## What to do
Convert these lines into a Markdown table with the columns Row and Line, numbering each row and leaving out any blank lines.

## The records

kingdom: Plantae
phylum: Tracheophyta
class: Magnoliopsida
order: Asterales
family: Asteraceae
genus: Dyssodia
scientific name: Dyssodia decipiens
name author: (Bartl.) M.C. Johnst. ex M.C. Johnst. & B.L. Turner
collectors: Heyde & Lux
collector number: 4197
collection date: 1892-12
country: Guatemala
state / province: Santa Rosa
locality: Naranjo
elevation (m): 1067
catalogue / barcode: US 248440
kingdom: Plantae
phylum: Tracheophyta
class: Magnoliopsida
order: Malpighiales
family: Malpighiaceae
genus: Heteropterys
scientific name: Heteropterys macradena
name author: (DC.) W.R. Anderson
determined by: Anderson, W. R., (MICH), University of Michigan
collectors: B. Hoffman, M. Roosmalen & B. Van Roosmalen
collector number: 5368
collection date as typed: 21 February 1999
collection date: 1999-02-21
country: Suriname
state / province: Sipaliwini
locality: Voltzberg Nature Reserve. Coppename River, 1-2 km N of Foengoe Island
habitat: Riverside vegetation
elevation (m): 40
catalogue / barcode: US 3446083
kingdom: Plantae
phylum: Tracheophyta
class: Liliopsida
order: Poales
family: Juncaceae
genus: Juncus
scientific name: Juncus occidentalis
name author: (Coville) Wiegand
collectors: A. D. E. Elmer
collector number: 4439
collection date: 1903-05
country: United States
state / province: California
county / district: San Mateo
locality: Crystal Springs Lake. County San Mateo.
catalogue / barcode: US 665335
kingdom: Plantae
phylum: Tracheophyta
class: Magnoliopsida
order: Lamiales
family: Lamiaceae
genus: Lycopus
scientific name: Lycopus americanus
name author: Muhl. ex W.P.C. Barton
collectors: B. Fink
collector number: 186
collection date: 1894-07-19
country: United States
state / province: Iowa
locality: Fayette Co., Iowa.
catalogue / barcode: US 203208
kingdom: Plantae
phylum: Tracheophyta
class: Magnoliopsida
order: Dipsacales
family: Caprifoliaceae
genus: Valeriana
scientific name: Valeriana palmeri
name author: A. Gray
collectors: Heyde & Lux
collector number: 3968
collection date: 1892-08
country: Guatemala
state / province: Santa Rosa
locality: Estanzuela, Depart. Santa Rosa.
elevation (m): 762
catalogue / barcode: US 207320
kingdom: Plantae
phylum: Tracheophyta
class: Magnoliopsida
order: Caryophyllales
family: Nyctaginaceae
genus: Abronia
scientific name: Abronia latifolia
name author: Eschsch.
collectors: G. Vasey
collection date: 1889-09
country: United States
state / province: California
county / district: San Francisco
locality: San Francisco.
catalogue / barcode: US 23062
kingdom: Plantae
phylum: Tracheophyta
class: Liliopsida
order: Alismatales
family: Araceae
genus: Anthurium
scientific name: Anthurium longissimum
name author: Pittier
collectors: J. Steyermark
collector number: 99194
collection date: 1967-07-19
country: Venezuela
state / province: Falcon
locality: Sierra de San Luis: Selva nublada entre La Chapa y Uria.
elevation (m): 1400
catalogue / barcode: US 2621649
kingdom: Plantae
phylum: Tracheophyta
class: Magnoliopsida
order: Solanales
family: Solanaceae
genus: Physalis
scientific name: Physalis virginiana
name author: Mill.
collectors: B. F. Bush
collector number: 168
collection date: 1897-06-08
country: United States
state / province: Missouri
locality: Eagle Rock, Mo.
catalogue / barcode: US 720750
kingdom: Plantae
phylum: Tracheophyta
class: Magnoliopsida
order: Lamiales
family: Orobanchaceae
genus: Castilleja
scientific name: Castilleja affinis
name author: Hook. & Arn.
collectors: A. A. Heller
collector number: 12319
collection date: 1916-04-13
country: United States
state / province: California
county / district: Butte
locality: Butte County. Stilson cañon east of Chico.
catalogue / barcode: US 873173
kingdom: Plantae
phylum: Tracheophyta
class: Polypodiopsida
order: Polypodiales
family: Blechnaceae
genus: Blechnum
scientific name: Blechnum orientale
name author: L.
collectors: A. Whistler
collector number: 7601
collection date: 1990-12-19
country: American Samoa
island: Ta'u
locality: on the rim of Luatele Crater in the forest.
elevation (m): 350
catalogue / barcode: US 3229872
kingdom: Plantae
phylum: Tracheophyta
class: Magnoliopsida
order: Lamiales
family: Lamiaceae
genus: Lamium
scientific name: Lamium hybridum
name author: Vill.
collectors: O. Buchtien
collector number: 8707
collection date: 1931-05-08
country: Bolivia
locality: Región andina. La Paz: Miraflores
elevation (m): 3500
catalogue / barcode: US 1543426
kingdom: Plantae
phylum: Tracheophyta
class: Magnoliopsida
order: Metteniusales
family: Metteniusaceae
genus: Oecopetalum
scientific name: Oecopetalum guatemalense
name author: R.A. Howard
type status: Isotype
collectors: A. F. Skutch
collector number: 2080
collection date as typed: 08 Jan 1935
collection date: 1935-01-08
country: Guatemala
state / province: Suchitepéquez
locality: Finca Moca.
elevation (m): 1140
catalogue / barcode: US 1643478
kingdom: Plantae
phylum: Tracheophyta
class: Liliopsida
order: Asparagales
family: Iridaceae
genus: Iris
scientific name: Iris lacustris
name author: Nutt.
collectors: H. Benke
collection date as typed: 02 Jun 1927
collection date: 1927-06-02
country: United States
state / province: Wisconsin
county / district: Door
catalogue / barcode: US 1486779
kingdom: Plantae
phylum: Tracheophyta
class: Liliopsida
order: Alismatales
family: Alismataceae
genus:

## Solution
| Row | Line |
|---|---|
| 1 | kingdom: Plantae |
| 2 | phylum: Tracheophyta |
| 3 | class: Magnoliopsida |
| 4 | order: Asterales |
| 5 | family: Asteraceae |
| 6 | genus: Dyssodia |
| 7 | scientific name: Dyssodia decipiens |
| 8 | name author: (Bartl.) M.C. Johnst. ex M.C. Johnst. & B.L. Turner |
| 9 | collectors: Heyde & Lux |
| 10 | collector number: 4197 |
| 11 | collection date: 1892-12 |
| 12 | country: Guatemala |
| 13 | state / province: Santa Rosa |
| 14 | locality: Naranjo |
| 15 | elevation (m): 1067 |
| 16 | catalogue / barcode: US 248440 |
| 17 | kingdom: Plantae |
| 18 | phylum: Tracheophyta |
| 19 | class: Magnoliopsida |
| 20 | order: Malpighiales |
| 21 | family: Malpighiaceae |
| 22 | genus: Heteropterys |
| 23 | scientific name: Heteropterys macradena |
| 24 | name author: (DC.) W.R. Anderson |
| 25 | determined by: Anderson, W. R., (MICH), University of Michigan |
| 26 | collectors: B. Hoffman, M. Roosmalen & B. Van Roosmalen |
| 27 | collector number: 5368 |
| 28 | collection date as typed: 21 February 1999 |
| 29 | collection date: 1999-02-21 |
| 30 | country: Suriname |
| 31 | state / province: Sipaliwini |
| 32 | locality: Voltzberg Nature Reserve. Coppename River, 1-2 km N of Foengoe Island |
| 33 | habitat: Riverside vegetation |
| 34 | elevation (m): 40 |
| 35 | catalogue / barcode: US 3446083 |
| 36 | kingdom: Plantae |
| 37 | phylum: Tracheophyta |
| 38 | class: Liliopsida |
| 39 | order: Poales |
| 40 | family: Juncaceae |
| 41 | genus: Juncus |
| 42 | scientific name: Juncus occidentalis |
| 43 | name author: (Coville) Wiegand |
| 44 | collectors: A. D. E. Elmer |
| 45 | collector number: 4439 |
| 46 | collection date: 1903-05 |
| 47 | country: United States |
| 48 | state / province: California |
| 49 | county / district: San Mateo |
| 50 | locality: Crystal Springs Lake. County San Mateo. |
| 51 | catalogue / barcode: US 665335 |
| 52 | kingdom: Plantae |
| 53 | phylum: Tracheophyta |
| 54 | class: Magnoliopsida |
| 55 | order: Lamiales |
| 56 | family: Lamiaceae |
| 57 | genus: Lycopus |
| 58 | scientific name: Lycopus americanus |
| 59 | name author: Muhl. ex W.P.C. Barton |
| 60 | collectors: B. Fink |
| 61 | collector number: 186 |
| 62 | collection date: 1894-07-19 |
| 63 | country: United States |
| 64 | state / province: Iowa |
| 65 | locality: Fayette Co., Iowa. |
| 66 | catalogue / barcode: US 203208 |
| 67 | kingdom: Plantae |
| 68 | phylum: Tracheophyta |
| 69 | class: Magnoliopsida |
| 70 | order: Dipsacales |
| 71 | family: Caprifoliaceae |
| 72 | genus: Valeriana |
| 73 | scientific name: Valeriana palmeri |
| 74 | name author: A. Gray |
| 75 | collectors: Heyde & Lux |
| 76 | collector number: 3968 |
| 77 | collection date: 1892-08 |
| 78 | country: Guatemala |
| 79 | state / province: Santa Rosa |
| 80 | locality: Estanzuela, Depart. Santa Rosa. |
| 81 | elevation (m): 762 |
| 82 | catalogue / barcode: US 207320 |
| 83 | kingdom: Plantae |
| 84 | phylum: Tracheophyta |
| 85 | class: Magnoliopsida |
| 86 | order: Caryophyllales |
| 87 | family: Nyctaginaceae |
| 88 | genus: Abronia |
| 89 | scientific name: Abronia latifolia |
| 90 | name author: Eschsch. |
| 91 | collectors: G. Vasey |
| 92 | collection date: 1889-09 |
| 93 | country: United States |
| 94 | state / province: California |
| 95 | county / district: San Francisco |
| 96 | locality: San Francisco. |
| 97 | catalogue / barcode: US 23062 |
| 98 | kingdom: Plantae |
| 99 | phylum: Tracheophyta |
| 100 | class: Liliopsida |
| 101 | order: Alismatales |
| 102 | family: Araceae |
| 103 | genus: Anthurium |
| 104 | scientific name: Anthurium longissimum |
| 105 | name author: Pittier |
| 106 | collectors: J. Steyermark |
| 107 | collector number: 99194 |
| 108 | collection date: 1967-07-19 |
| 109 | country: Venezuela |
| 110 | state / province: Falcon |
| 111 | locality: Sierra de San Luis: Selva nublada entre La Chapa y Uria. |
| 112 | elevation (m): 1400 |
| 113 | catalogue / barcode: US 2621649 |
| 114 | kingdom: Plantae |
| 115 | phylum: Tracheophyta |
| 116 | class: Magnoliopsida |
| 117 | order: Solanales |
| 118 | family: Solanaceae |
| 119 | genus: Physalis |
| 120 | scientific name: Physalis virginiana |
| 121 | name author: Mill. |
| 122 | collectors: B. F. Bush |
| 123 | collector number: 168 |
| 124 | collection date: 1897-06-08 |
| 125 | country: United States |
| 126 | state / province: Missouri |
| 127 | locality: Eagle Rock, Mo. |
| 128 | catalogue / barcode: US 720750 |
| 129 | kingdom: Plantae |
| 130 | phylum: Tracheophyta |
| 131 | class: Magnoliopsida |
| 132 | order: Lamiales |
| 133 | family: Orobanchaceae |
| 134 | genus: Castilleja |
| 135 | scientific name: Castilleja affinis |
| 136 | name author: Hook. & Arn. |
| 137 | collectors: A. A. Heller |
| 138 | collector number: 12319 |
| 139 | collection date: 1916-04-13 |
| 140 | country: United States |
| 141 | state / province: California |
| 142 | county / district: Butte |
| 143 | locality: Butte County. Stilson cañon east of Chico. |
| 144 | catalogue / barcode: US 873173 |
| 145 | kingdom: Plantae |
| 146 | phylum: Tracheophyta |
| 147 | class: Polypodiopsida |
| 148 | order: Polypodiales |
| 149 | family: Blechnaceae |
| 150 | genus: Blechnum |
| 151 | scientific name: Blechnum orientale |
| 152 | name author: L. |
| 153 | collectors: A. Whistler |
| 154 | collector number: 7601 |
| 155 | collection date: 1990-12-19 |
| 156 | country: American Samoa |
| 157 | island: Ta'u |
| 158 | locality: on the rim of Luatele Crater in the forest. |
| 159 | elevation (m): 350 |
| 160 | catalogue / barcode: US 3229872 |
| 161 | kingdom: Plantae |
| 162 | phylum: Tracheophyta |
| 163 | class: Magnoliopsida |
| 164 | order: Lamiales |
| 165 | family: Lamiaceae |
| 166 | genus: Lamium |
| 167 | scientific name: Lamium hybridum |
| 168 | name author: Vill. |
| 169 | collectors: O. Buchtien |
| 170 | collector number: 8707 |
| 171 | collection date: 1931-05-08 |
| 172 | country: Bolivia |
| 173 | locality: Región andina. La Paz: Miraflores |
| 174 | elevation (m): 3500 |
| 175 | catalogue / barcode: US 1543426 |
| 176 | kingdom: Plantae |
| 177 | phylum: Tracheophyta |
| 178 | class: Magnoliopsida |
| 179 | order: Metteniusales |
| 180 | family: Metteniusaceae |
| 181 | genus: Oecopetalum |
| 182 | scientific name: Oecopetalum guatemalense |
| 183 | name author: R.A. Howard |
| 184 | type status: Isotype |
| 185 | collectors: A. F. Skutch |
| 186 | collector number: 2080 |
| 187 | collection date as typed: 08 Jan 1935 |
| 188 | collection date: 1935-01-08 |
| 189 | country: Guatemala |
| 190 | state / province: Suchitepéquez |
| 191 | locality: Finca Moca. |
| 192 | elevation (m): 1140 |
| 193 | catalogue / barcode: US 1643478 |
| 194 | kingdom: Plantae |
| 195 | phylum: Tracheophyta |
| 196 | class: Liliopsida |
| 197 | order: Asparagales |
| 198 | family: Iridaceae |
| 199 | genus: Iris |
| 200 | scientific name: Iris lacustris |
| 201 | name author: Nutt. |
| 202 | collectors: H. Benke |
| 203 | collection date as typed: 02 Jun 1927 |
| 204 | collection date: 1927-06-02 |
| 205 | country: United States |
| 206 | state / province: Wisconsin |
| 207 | county / district: Door |
| 208 | catalogue / barcode: US 1486779 |
| 209 | kingdom: Plantae |
| 210 | phylum: Tracheophyta |
| 211 | class: Liliopsida |
| 212 | order: Alismatales |
| 213 | family: Alismataceae |
| 214 | genus: |